## EXERCISE DESCRIPTION
From the records below, print exactly the lines starting at the one containing "(345, 425) = (253, 237): lettuce -> none" and ending at the one containing "(557, 271) = (555, 263): lettuce", ends included, and nothing else.

(Dataset entries)

┄┄┄┄┄┄┄┄┄┄

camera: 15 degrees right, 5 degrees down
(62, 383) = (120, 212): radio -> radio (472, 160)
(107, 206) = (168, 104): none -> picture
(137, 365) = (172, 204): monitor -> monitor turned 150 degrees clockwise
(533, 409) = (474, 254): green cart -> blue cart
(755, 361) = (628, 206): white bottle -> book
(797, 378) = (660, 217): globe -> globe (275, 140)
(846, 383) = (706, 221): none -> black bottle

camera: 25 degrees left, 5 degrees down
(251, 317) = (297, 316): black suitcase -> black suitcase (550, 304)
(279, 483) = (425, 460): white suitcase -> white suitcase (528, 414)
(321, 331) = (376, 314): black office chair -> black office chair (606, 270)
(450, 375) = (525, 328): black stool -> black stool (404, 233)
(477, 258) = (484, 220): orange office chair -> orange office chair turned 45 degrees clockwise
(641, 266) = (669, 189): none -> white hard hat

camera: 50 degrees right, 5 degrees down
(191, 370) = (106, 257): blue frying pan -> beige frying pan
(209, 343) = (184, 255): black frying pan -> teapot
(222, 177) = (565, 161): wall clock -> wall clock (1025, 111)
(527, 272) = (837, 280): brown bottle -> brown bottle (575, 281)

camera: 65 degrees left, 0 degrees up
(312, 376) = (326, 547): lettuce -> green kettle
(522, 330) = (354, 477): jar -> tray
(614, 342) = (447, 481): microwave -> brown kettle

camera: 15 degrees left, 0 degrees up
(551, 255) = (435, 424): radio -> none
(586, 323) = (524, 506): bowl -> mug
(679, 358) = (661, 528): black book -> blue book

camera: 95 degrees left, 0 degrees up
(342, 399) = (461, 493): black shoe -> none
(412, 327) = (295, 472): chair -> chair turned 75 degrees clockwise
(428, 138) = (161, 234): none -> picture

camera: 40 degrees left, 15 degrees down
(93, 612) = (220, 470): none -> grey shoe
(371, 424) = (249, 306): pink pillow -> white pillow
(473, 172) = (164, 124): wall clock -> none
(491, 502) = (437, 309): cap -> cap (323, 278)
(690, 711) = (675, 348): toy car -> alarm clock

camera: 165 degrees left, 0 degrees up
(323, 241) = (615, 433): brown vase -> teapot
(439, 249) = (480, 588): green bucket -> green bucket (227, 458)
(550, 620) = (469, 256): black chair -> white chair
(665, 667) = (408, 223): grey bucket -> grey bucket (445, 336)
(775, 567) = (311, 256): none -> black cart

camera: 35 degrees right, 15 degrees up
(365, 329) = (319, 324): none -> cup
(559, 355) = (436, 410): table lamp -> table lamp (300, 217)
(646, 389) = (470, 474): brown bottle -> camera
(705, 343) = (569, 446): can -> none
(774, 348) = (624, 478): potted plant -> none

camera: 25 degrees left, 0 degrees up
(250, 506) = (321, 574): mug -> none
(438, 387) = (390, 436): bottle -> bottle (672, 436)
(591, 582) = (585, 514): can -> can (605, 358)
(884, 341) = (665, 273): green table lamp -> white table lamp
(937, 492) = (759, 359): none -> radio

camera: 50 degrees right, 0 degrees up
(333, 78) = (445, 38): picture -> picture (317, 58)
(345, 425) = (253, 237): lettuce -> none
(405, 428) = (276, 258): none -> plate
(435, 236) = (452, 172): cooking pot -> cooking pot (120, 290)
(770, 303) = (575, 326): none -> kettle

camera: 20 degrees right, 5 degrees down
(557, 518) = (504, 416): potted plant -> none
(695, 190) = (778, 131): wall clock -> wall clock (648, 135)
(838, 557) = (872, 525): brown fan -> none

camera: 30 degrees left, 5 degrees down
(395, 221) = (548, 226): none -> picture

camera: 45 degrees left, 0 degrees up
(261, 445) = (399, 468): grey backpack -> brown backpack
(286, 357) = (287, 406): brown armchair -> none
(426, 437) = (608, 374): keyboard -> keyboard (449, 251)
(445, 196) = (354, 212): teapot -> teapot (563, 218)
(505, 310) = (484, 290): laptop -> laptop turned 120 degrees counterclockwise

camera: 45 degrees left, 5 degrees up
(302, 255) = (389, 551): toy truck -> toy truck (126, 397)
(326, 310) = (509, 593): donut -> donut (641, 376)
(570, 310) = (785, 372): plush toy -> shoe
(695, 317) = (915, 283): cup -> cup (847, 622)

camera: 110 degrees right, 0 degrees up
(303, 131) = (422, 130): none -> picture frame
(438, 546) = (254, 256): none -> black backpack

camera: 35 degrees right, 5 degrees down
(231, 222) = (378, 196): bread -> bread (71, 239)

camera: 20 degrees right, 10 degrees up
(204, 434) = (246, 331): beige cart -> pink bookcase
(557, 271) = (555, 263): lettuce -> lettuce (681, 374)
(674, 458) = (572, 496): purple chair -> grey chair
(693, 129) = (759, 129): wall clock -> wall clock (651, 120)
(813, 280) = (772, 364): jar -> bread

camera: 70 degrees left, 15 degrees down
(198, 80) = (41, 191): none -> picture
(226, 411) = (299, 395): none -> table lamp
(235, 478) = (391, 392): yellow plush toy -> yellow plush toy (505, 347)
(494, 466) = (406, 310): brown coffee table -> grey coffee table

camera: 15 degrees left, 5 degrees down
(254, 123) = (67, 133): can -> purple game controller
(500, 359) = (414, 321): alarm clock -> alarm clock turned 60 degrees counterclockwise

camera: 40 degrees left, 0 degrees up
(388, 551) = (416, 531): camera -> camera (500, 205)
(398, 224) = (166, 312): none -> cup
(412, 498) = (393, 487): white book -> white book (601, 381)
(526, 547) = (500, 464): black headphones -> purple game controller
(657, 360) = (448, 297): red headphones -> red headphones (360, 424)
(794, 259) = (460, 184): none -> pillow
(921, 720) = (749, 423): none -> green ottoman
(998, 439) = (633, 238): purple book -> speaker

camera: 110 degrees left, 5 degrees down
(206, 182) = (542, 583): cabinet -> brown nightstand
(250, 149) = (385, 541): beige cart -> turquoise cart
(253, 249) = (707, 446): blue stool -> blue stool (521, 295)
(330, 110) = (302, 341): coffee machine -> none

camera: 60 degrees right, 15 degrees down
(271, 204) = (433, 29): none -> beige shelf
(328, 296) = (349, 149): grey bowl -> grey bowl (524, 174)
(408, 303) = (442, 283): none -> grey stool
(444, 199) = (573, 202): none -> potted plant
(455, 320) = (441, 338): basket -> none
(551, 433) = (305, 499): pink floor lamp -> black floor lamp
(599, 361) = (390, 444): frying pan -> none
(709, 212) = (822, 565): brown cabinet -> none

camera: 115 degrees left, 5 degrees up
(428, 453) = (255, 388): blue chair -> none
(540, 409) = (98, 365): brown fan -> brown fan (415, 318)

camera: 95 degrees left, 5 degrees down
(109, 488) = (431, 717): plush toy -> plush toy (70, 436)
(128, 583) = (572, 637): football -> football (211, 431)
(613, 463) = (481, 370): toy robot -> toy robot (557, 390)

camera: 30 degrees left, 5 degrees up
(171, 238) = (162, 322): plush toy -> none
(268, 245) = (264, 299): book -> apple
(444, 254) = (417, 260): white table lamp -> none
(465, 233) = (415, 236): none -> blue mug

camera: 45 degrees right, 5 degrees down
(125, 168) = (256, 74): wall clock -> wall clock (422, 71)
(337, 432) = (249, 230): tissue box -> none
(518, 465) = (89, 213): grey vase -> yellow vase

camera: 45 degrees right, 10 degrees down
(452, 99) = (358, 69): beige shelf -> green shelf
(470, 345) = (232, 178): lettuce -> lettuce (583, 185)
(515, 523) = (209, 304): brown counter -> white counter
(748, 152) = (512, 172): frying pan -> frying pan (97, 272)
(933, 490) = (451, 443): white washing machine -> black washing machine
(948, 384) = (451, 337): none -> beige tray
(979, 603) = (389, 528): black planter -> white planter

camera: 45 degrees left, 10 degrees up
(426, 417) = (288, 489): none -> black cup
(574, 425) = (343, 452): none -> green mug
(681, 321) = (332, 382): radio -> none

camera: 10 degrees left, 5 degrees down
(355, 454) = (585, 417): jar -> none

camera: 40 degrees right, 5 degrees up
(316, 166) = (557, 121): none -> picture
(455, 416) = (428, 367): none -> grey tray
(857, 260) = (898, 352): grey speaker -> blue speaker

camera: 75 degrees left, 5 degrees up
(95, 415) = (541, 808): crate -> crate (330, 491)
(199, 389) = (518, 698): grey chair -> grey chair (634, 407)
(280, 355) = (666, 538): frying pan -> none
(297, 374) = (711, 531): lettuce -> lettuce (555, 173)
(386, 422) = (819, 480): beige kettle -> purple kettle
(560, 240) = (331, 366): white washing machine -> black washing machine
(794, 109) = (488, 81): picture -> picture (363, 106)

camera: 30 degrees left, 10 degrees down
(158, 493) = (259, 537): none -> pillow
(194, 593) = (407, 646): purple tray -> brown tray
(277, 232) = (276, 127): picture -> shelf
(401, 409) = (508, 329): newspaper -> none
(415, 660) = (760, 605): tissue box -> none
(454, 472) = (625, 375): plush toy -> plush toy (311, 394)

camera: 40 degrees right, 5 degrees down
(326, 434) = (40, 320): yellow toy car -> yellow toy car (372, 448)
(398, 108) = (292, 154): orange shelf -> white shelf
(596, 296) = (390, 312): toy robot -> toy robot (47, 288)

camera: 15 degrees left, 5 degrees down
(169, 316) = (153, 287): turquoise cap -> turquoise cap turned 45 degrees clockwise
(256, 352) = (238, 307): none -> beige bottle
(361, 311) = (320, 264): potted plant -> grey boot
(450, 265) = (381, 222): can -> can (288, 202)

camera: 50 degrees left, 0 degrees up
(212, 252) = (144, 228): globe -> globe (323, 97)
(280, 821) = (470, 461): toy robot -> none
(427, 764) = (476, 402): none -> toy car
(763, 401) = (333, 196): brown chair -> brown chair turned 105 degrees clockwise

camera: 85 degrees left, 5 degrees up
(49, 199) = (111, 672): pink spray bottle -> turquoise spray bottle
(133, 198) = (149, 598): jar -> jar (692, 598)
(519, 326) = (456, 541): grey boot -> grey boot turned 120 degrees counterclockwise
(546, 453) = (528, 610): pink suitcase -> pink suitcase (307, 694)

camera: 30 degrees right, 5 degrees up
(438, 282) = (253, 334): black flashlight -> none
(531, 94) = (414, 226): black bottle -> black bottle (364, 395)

┄┄┄┄┄┄┄┄┄┄

## SOLUTION TO THIS PROBLEM
(345, 425) = (253, 237): lettuce -> none
(405, 428) = (276, 258): none -> plate
(435, 236) = (452, 172): cooking pot -> cooking pot (120, 290)
(770, 303) = (575, 326): none -> kettle

camera: 20 degrees right, 5 degrees down
(557, 518) = (504, 416): potted plant -> none
(695, 190) = (778, 131): wall clock -> wall clock (648, 135)
(838, 557) = (872, 525): brown fan -> none

camera: 30 degrees left, 5 degrees down
(395, 221) = (548, 226): none -> picture

camera: 45 degrees left, 0 degrees up
(261, 445) = (399, 468): grey backpack -> brown backpack
(286, 357) = (287, 406): brown armchair -> none
(426, 437) = (608, 374): keyboard -> keyboard (449, 251)
(445, 196) = (354, 212): teapot -> teapot (563, 218)
(505, 310) = (484, 290): laptop -> laptop turned 120 degrees counterclockwise

camera: 45 degrees left, 5 degrees up
(302, 255) = (389, 551): toy truck -> toy truck (126, 397)
(326, 310) = (509, 593): donut -> donut (641, 376)
(570, 310) = (785, 372): plush toy -> shoe
(695, 317) = (915, 283): cup -> cup (847, 622)

camera: 110 degrees right, 0 degrees up
(303, 131) = (422, 130): none -> picture frame
(438, 546) = (254, 256): none -> black backpack

camera: 35 degrees right, 5 degrees down
(231, 222) = (378, 196): bread -> bread (71, 239)

camera: 20 degrees right, 10 degrees up
(204, 434) = (246, 331): beige cart -> pink bookcase
(557, 271) = (555, 263): lettuce -> lettuce (681, 374)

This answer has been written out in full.